**WRITTEN TASK A:** Reproduce the passage on limpieza de sangre from "The concept of" to "with their hands.".
**WRITTEN TASK B:** Carry on the passage about limpieza de sangre, starting after its last sentence.

**STUDY TEXT:**
▼▼▼
The concept of limpieza de sangre was a significant barrier for many Spaniards to emigrate to the Americas, since some form of proof of not having recent Muslim or Jewish ancestors was required to emigrate to the Spanish Empire. However, within Spain's overseas territories the concept evolved to be linked with racial purity for both Spaniards and indigenous. Proofs of racial purity were required in a variety of circumstances in both Spain and its overseas territories. Candidates for office and their spouses had to obtain a certificate of purity that proved that they had no Jewish or Muslim ancestors and in New Spain, proof of whiteness and absence of any in the lineage who had engaged in work with their hands.
▲▲▲
(Items from a data collection)
▼▼▼
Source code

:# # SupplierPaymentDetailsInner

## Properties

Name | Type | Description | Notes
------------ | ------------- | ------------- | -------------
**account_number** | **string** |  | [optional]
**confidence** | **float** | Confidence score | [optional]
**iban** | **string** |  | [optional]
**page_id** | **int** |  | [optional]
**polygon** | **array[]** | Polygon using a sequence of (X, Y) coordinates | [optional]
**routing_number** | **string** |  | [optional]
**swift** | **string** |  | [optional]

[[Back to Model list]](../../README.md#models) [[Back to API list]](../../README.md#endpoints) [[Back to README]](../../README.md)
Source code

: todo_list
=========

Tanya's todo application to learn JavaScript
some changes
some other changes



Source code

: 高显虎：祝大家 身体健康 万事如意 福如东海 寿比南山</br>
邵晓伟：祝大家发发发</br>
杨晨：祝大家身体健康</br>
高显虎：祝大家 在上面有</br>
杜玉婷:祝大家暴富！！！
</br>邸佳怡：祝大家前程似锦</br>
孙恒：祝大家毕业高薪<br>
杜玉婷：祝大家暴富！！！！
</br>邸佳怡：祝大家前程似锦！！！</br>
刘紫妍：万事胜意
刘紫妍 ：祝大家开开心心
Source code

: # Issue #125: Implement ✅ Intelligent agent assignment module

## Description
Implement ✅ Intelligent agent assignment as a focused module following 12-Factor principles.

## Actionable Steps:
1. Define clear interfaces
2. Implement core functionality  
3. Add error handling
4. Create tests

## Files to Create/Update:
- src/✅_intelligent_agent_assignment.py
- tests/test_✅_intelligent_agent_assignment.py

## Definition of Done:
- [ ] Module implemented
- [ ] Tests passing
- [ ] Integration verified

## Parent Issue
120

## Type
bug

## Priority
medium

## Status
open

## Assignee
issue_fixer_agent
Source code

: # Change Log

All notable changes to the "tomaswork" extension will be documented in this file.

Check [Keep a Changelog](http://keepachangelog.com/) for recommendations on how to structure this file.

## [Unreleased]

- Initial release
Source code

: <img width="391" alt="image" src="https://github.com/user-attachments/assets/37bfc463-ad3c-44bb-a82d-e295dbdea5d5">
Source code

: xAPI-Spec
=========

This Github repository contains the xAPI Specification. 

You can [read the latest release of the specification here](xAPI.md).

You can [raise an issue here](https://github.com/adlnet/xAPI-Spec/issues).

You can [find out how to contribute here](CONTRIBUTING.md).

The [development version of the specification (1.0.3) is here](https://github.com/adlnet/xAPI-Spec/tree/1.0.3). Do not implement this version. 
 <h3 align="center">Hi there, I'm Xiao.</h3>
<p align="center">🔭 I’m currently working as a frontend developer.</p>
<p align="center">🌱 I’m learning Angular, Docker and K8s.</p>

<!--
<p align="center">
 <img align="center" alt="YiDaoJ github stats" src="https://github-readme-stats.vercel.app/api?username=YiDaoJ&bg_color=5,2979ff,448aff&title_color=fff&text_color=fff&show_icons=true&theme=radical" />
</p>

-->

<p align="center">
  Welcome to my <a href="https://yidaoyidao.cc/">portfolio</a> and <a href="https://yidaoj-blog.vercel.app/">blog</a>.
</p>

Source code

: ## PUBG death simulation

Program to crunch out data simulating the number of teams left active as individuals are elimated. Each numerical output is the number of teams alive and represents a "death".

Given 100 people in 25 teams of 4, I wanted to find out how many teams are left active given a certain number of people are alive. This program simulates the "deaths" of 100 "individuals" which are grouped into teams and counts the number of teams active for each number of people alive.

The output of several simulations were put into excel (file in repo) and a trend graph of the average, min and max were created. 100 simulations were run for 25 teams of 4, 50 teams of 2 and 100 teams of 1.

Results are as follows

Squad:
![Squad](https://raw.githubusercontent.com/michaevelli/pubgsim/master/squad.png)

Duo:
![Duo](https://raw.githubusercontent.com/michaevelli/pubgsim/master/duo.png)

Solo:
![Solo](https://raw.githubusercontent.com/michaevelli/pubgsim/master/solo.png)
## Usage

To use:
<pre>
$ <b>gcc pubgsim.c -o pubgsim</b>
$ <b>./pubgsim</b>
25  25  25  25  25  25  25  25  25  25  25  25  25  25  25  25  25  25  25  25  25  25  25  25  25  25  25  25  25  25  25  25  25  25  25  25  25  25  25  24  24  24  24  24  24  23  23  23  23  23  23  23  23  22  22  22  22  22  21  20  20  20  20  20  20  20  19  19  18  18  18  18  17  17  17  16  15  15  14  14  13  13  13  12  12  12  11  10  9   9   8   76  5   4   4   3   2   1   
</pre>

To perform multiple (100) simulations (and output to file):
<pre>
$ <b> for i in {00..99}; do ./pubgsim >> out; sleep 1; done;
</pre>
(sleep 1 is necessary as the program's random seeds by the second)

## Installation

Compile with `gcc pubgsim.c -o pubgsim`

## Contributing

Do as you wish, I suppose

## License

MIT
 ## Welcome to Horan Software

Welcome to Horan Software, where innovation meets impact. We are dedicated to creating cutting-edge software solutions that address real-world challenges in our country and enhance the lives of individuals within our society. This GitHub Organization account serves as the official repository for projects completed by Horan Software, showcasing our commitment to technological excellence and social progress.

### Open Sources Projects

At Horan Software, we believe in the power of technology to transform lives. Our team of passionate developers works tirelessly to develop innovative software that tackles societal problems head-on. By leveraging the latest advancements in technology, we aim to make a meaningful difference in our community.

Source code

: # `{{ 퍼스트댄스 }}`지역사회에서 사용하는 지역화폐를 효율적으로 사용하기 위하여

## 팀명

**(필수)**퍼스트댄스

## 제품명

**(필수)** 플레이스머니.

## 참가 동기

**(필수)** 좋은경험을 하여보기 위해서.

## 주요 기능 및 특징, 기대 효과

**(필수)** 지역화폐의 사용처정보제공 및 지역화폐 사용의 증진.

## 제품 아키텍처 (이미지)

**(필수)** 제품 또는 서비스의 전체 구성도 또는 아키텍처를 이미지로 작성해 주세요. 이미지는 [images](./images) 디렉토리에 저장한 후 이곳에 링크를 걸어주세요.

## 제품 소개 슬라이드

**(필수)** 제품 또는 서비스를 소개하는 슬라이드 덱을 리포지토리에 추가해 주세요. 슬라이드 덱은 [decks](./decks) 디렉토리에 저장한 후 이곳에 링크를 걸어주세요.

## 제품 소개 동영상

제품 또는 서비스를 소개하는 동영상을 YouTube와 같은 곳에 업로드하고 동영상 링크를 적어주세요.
▲▲▲
**TASK OUTPUT A:**
The concept of limpieza de sangre was a significant barrier for many Spaniards to emigrate to the Americas, since some form of proof of not having recent Muslim or Jewish ancestors was required to emigrate to the Spanish Empire. However, within Spain's overseas territories the concept evolved to be linked with racial purity for both Spaniards and indigenous. Proofs of racial purity were required in a variety of circumstances in both Spain and its overseas territories. Candidates for office and their spouses had to obtain a certificate of purity that proved that they had no Jewish or Muslim ancestors and in New Spain, proof of whiteness and absence of any in the lineage who had engaged in work with their hands.

**TASK OUTPUT B:**
Additionally, as early as the sixteenth century, shortly after the Spanish colonization of the Americas was initiated, several regulations were enacted in the Laws of the Indies to prevent Jews and Muslims and their descendants from emigrating to and settling in the overseas colonies. There was a thriving business in creating false documentation to allow conversos to emigrate to Spain's overseas territories. The provisions banning emigration were repeatedly stressed in later editions of the Laws, which provides an indication that the regulations were often ignored, most likely because colonial authorities at the time looked the other way as the skills of those immigrants were badly needed. During the period when Portugal and Spain were ruled by the same monarch (15801640), Portuguese merchants, many of whom were crypto-Jews, passing as Christians, became important members of the merchant communities in the viceregal capitals of Mexico City and Lima. When Portugal successfully revolted in 1640 from Spain, the Holy Office of the Inquisition in both capitals initiated intensive investigations to identify and prosecute crypto-Jews, resulting in spectacular autos-da-fé in the mid-seventeenth century.

Society of Jesus
Ignatius of Loyola, the founder of the Society of Jesus (Jesuits), said that "he would take it as a special grace from our Lord to come from Jewish lineage". In the first 30 years of the Society of Jesus, many Jesuits were conversos. However, an anti-converso faction led to the Decree de genere (1593), which proclaimed that either Jewish or Muslim ancestry, no matter how distant, was an insurmountable impediment for admission to the Society of Jesus - effectively applying the Spanish principle of Limpieza de sangre to Jesuits Europe-wide and world-wide.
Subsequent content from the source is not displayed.